最初に紹介することが頭数の多さっていうのもなんか嫌だな。ええと、ほかには歴史!誇れる歴史だ!
ごっついところで言うと、伏見は秀吉が居城を築いた地なのだ。安土桃山時代の「桃山」の由来となった場所は伏見にある。ごっつい。今回調べてはじめて知った。

ここからは歴史・地理・文化にあんまり興味がない筆者がイチオシする伏見のスポットを紹介していこう。
「あいやまたれい!!」の看板
実家の最寄り駅のすぐ近くに好きな看板がある。


浮世絵の横に「あいやまたれい!!」という文言が書いてある。直接的な表現を避けて何かを伝えてくるのが京都っぽくていい。
よくよく見れば放置自転車を戒めるものだということが理解できるのだが、子どもの頃は本当に意味がわからなかった。

数十年前、この駅前にはおびただしい数の自転車が放置されていた。それはもうすごい量で、全部溶かして固めたら京都タワーになるほどだった。
駐輪場が整備されてからは放置自転車をめっきり見なくなったが、看板だけは大々的に残っている。今となってはかなり難解だ。京都の人間はこうやって遠回しな表現を学んでいく。

大きく描かれた絵は東洲斎写楽の『三代目大谷鬼次の奴江戸兵衛』が元ネタだろう。
赤丸で示した箇所は原画だと「丸十に鬼」の紋が入っているが、この看板では駐禁マークに改変されている。歌舞伎の悪役が「チャリの駐禁」の紋つけてたらおもろすぎるって。

駅を挟んでニュータウンと農地
近鉄の向島(むかいじま)駅から東西を望むと変わった景色が広がっている。
駅を挟んで東側はニュータウンとして開発されている一方で、西側には広大な農地が広がっている。その落差がいい。

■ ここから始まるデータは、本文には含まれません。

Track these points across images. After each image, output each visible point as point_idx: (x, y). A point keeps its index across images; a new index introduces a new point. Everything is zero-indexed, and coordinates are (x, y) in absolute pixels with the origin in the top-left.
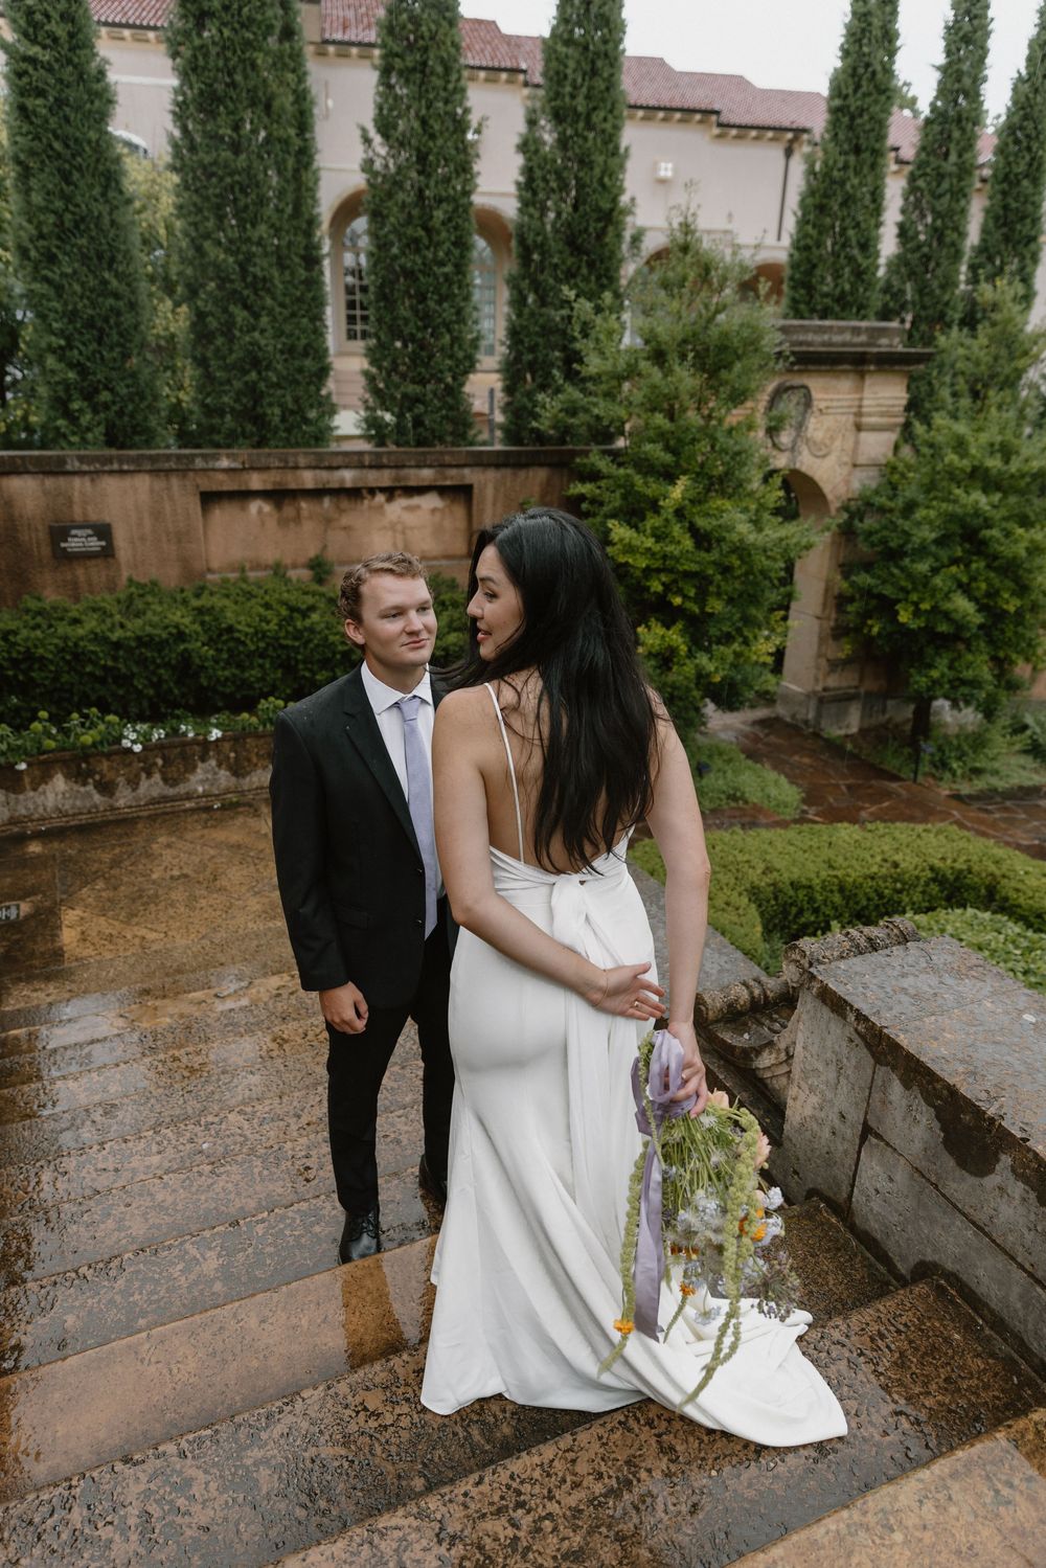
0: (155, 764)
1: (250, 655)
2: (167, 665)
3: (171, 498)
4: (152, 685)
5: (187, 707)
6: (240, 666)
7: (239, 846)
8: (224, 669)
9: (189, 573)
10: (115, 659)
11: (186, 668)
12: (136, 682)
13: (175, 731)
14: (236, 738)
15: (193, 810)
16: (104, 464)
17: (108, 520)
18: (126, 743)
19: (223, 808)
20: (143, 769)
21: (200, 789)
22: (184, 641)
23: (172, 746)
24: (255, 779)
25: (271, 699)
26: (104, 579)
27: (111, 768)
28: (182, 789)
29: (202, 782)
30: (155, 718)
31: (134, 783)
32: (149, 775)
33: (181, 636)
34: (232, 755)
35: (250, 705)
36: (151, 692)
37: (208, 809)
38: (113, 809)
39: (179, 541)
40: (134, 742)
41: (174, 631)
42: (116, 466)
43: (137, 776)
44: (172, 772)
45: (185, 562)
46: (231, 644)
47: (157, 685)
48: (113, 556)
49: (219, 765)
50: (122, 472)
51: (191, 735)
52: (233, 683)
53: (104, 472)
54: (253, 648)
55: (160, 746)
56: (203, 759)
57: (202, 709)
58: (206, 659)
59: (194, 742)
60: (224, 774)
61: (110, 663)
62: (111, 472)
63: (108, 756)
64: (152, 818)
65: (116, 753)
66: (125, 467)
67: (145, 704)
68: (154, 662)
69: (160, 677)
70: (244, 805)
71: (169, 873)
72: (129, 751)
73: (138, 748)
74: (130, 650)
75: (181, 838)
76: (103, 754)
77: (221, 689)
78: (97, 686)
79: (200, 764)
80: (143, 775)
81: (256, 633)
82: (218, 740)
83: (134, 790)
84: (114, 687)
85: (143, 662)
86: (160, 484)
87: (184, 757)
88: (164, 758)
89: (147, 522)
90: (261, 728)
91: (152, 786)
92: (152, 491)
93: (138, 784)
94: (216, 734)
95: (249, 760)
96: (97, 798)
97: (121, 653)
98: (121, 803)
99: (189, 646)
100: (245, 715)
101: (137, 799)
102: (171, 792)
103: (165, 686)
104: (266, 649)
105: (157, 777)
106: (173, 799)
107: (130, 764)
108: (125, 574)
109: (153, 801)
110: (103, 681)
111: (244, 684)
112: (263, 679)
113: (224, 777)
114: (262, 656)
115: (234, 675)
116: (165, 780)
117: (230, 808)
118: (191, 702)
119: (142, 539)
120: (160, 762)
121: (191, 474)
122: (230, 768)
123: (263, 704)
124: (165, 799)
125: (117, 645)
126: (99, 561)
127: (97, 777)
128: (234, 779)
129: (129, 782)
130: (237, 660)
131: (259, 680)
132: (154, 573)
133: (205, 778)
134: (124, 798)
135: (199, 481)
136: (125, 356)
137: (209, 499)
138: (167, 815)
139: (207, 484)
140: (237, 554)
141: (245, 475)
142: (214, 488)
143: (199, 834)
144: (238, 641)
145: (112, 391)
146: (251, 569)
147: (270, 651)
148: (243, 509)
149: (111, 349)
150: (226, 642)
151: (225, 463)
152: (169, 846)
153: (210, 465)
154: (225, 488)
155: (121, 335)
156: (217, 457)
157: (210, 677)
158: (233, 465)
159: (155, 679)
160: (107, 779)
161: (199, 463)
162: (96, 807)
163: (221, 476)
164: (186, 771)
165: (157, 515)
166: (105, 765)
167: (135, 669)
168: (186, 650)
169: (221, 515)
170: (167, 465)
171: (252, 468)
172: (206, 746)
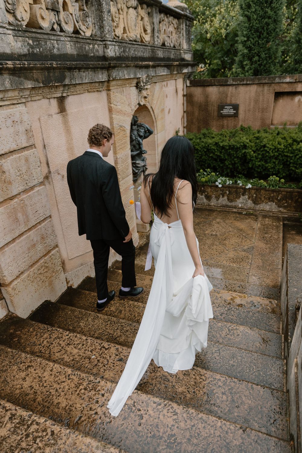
0: (226, 193)
1: (271, 157)
2: (238, 157)
3: (263, 95)
4: (232, 164)
5: (244, 175)
6: (266, 162)
7: (241, 230)
8: (259, 162)
9: (263, 124)
10: (221, 153)
11: (244, 160)
12: (226, 162)
13: (236, 182)
14: (258, 189)
15: (235, 212)
16: (241, 82)
17: (238, 103)
18: (217, 183)
19: (246, 214)
20: (221, 194)
21: (240, 206)
22: (246, 149)
23: (233, 187)
24: (262, 206)
25: (274, 176)
26: (232, 125)
27: (211, 191)
28: (233, 204)
29: (241, 203)
30: (231, 176)
31: (217, 198)
32: (223, 196)
33: (245, 147)
34: (255, 195)
35: (265, 178)
36: (231, 166)
37: (240, 213)
38: (209, 205)
39: (263, 112)
40: (220, 183)
41: (242, 144)
42: (245, 82)
43: (219, 196)
44: (231, 197)
45: (263, 120)
46: (264, 152)
47: (234, 164)
48: (237, 116)
49: (249, 198)
50: (247, 84)
51: (241, 185)
52: (262, 168)
53: (241, 84)
54: (272, 155)
55: (229, 187)
56: (243, 195)
57: (249, 176)
58: (253, 157)
59: (241, 188)
60: (250, 202)
61: (218, 154)
62: (243, 84)
63: (211, 187)
64: (220, 212)
65: (214, 186)
66: (248, 83)
67: (229, 171)
68: (233, 156)
69: (235, 161)
70: (254, 215)
71: (212, 233)
72: (217, 186)
73: (220, 186)
74: (226, 150)
75: (224, 221)
76: (209, 186)
77: (256, 169)
78: (214, 162)
79: (242, 196)
80: (221, 196)
81: (275, 148)
82: (249, 188)
83: (217, 200)
84: (219, 163)
85: (229, 155)
86: (260, 89)
87: (236, 192)
88: (229, 191)
89: (252, 104)
90: (268, 187)
91: (223, 201)
92: (256, 92)
93: (219, 199)
94: (249, 186)
95: (261, 199)
96: (205, 200)
97: (223, 151)
98: (212, 204)
99: (247, 151)
100: (262, 181)
101: (218, 204)
102: (230, 204)
103: (236, 165)
104: (278, 156)
105: (226, 198)
106: (230, 207)
107: (217, 191)
108: (240, 124)
109: (223, 206)
110: (216, 160)
111: (266, 169)
112: (274, 168)
113: (250, 203)
114: (276, 159)
115: (263, 165)
116: (228, 199)
117: (249, 215)
118: (245, 173)
119: (249, 110)
120: (228, 192)
121: (273, 85)
122: (253, 200)
123: (271, 178)
124: (227, 206)
125: (223, 147)
126: (232, 118)
127: (206, 193)
128: (253, 205)
129: (216, 197)
130: (265, 159)
131: (272, 168)
132: (250, 124)
133: (243, 202)
134: (213, 202)
135: (276, 87)
136: (268, 42)
137: (278, 95)
138: (225, 212)
139: (279, 89)
140: (285, 118)
141: (296, 85)
142: (281, 90)
143: (231, 221)
144: (266, 151)
145: (259, 56)
146: (290, 125)
147: (280, 157)
148: (292, 100)
149: (263, 40)
150: (262, 151)
151: (288, 80)
152: (218, 223)
153: (281, 81)
154: (286, 91)
155: (268, 33)
156: (285, 78)
157: (253, 164)
158: (291, 81)
159: (233, 162)
160: (209, 195)
161: (277, 80)
162: (204, 203)
163: (285, 86)
164: (236, 198)
165: (256, 101)
166: (209, 190)
167: (226, 157)
168: (245, 152)
169: (282, 102)
170: (264, 81)
171: (299, 82)
172: (245, 191)
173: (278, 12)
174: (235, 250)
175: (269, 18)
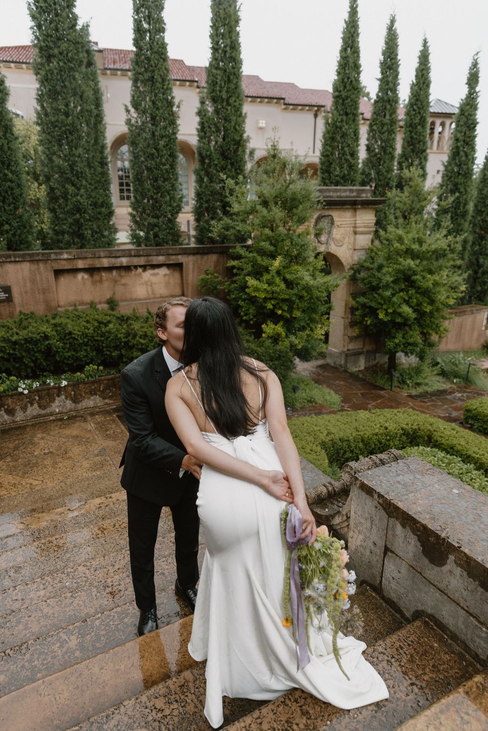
0: (35, 399)
1: (80, 345)
2: (40, 351)
3: (40, 273)
4: (33, 361)
5: (50, 371)
6: (76, 351)
7: (77, 437)
8: (67, 352)
9: (49, 307)
10: (14, 349)
11: (49, 352)
12: (24, 360)
13: (44, 383)
14: (75, 385)
15: (54, 421)
16: (6, 258)
17: (9, 284)
18: (20, 390)
19: (69, 419)
20: (29, 402)
21: (57, 410)
22: (48, 340)
23: (43, 390)
24: (84, 404)
25: (91, 365)
26: (7, 312)
27: (13, 402)
28: (48, 411)
29: (58, 407)
30: (34, 377)
31: (24, 409)
32: (32, 405)
33: (46, 337)
34: (73, 393)
35: (81, 369)
36: (32, 365)
37: (61, 420)
38: (14, 422)
39: (44, 293)
40: (24, 389)
41: (43, 335)
42: (13, 259)
43: (26, 406)
44: (43, 402)
45: (47, 303)
46: (71, 340)
47: (35, 361)
48: (12, 301)
49: (66, 398)
50: (15, 262)
51: (52, 384)
52: (72, 358)
53: (7, 262)
54: (81, 341)
55: (37, 391)
56: (58, 396)
57: (58, 371)
58: (59, 348)
59: (54, 387)
60: (69, 402)
61: (11, 352)
62: (10, 262)
63: (11, 396)
64: (34, 425)
65: (15, 395)
66: (17, 259)
67: (29, 370)
68: (33, 350)
69: (36, 358)
70: (79, 417)
71: (43, 451)
72: (22, 393)
73: (26, 392)
74: (21, 345)
75: (49, 434)
76: (9, 396)
77: (66, 361)
78: (6, 363)
79: (57, 398)
80: (29, 405)
81: (83, 334)
82: (65, 386)
83: (24, 412)
84: (14, 363)
85: (28, 350)
86: (34, 267)
87: (48, 394)
88: (39, 396)
89: (28, 285)
90: (86, 380)
91: (33, 410)
92: (30, 270)
93: (26, 409)
94: (64, 383)
95: (81, 395)
96: (6, 417)
97: (17, 346)
98: (18, 419)
99: (51, 342)
100: (79, 374)
101: (26, 416)
102: (43, 412)
103: (39, 362)
104: (88, 342)
105: (36, 405)
106: (44, 416)
107: (22, 400)
108: (18, 310)
109: (34, 417)
110: (8, 360)
111: (78, 359)
112: (87, 356)
113: (69, 404)
114: (86, 345)
115: (73, 355)
116: (40, 407)
117: (72, 419)
118: (52, 368)
119: (26, 292)
120: (37, 398)
121: (49, 262)
122: (72, 399)
123: (87, 368)
124: (39, 416)
125: (15, 343)
126: (5, 304)
127: (6, 407)
128: (73, 405)
129: (22, 408)
130: (74, 347)
131: (84, 357)
132: (32, 308)
133: (60, 405)
134: (19, 416)
135: (53, 265)
136: (16, 208)
137: (58, 273)
138: (41, 424)
139: (57, 266)
140: (72, 298)
141: (75, 262)
142: (61, 268)
143: (57, 432)
144: (74, 338)
145: (10, 224)
146: (79, 305)
147: (90, 343)
148: (75, 277)
149: (9, 205)
150: (68, 339)
151: (65, 256)
152: (43, 438)
153: (58, 257)
154: (66, 268)
155: (14, 199)
156: (61, 254)
157: (61, 356)
158: (69, 257)
159: (34, 359)
160: (11, 408)
161: (53, 256)
162: (6, 421)
163: (63, 262)
164: (50, 402)
165: (33, 281)
166: (10, 401)
167: (24, 354)
168: (49, 344)
169: (64, 280)
170: (37, 258)
171: (78, 258)
172: (59, 389)
173: (20, 176)
174: (87, 459)
175: (11, 181)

今ではすっかり干拓されているが、この辺りはもともと巨椋池という巨大な湖が広がっていた。そのため「向島」や「槇島」など島がつく地名が現在でも残っている。
そういった背景を持ち、古い建造物等がないことからニュータウンを造成するにはうってつけだったのだろう。

ランドマークは歴史のない城
伏見区内のいたるところから、山上に建つ城の姿を見ることができる。

これは昭和時代にオープンした「伏見桃山城キャッスルランド」という遊園地の模擬天守なのだ。鉄筋コンクリート構造で清々しいほどの歴史のなさ。
遊園地そのものは債務超過8億円で閉園となり、城は耐震強度の不足で中には入れないが、現在でも近くまで行くことはできる。久しぶりに見てこよう。

なんとなく侮っていたが、近くで見るとでかくてかっこいい。
建物としての歴史がないうえに立ち入ることもできないので誰も見に来ていない。かろうじて犬の散歩をしている人がいるくらい。僕はこういう日陰者に同情してしまう。がんばれ伏見桃山城。

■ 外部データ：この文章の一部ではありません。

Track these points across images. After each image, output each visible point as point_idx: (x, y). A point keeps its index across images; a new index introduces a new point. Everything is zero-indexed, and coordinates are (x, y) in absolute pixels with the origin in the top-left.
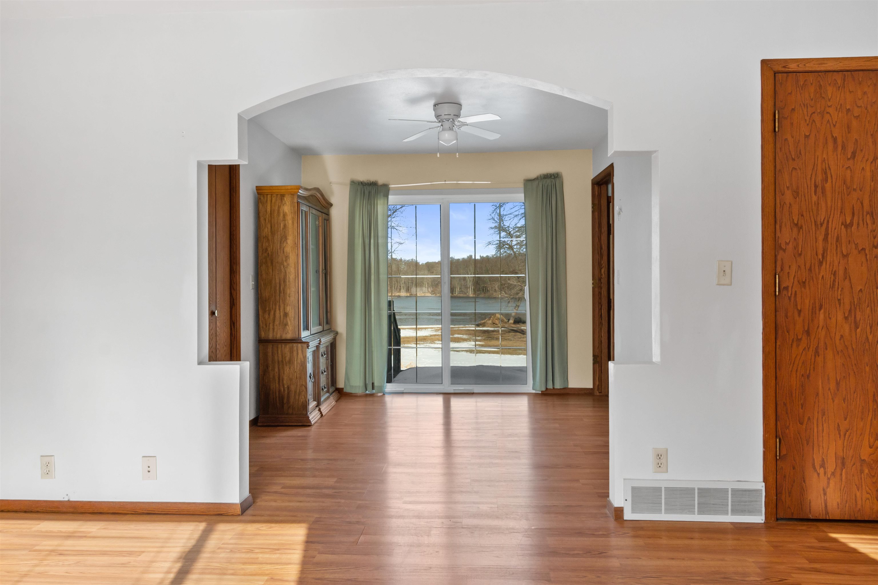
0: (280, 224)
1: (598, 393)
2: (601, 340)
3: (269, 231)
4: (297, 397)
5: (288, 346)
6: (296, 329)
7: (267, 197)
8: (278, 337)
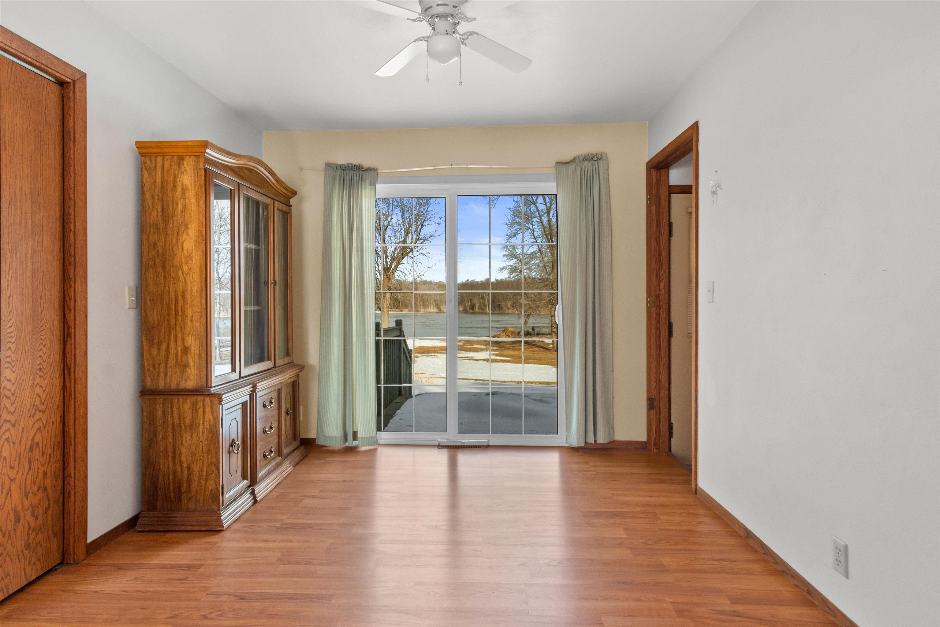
0: (177, 205)
1: (655, 449)
2: (660, 378)
3: (159, 215)
4: (203, 483)
5: (189, 401)
6: (202, 373)
7: (156, 159)
8: (173, 386)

ここが遊園地だった頃はお正月に書き初め大会が開かれていたらしい。その大会に参加した方によると、課題の文字として『伊勢志摩』があったとのことである。
伏見桃山城キャッスルランドは近鉄グループが運営していた。そう!課題の字は近鉄で伊勢志摩観光に行かせようとする刷り込み工作だったのだ!
以上、京都の人から聞いた話でした。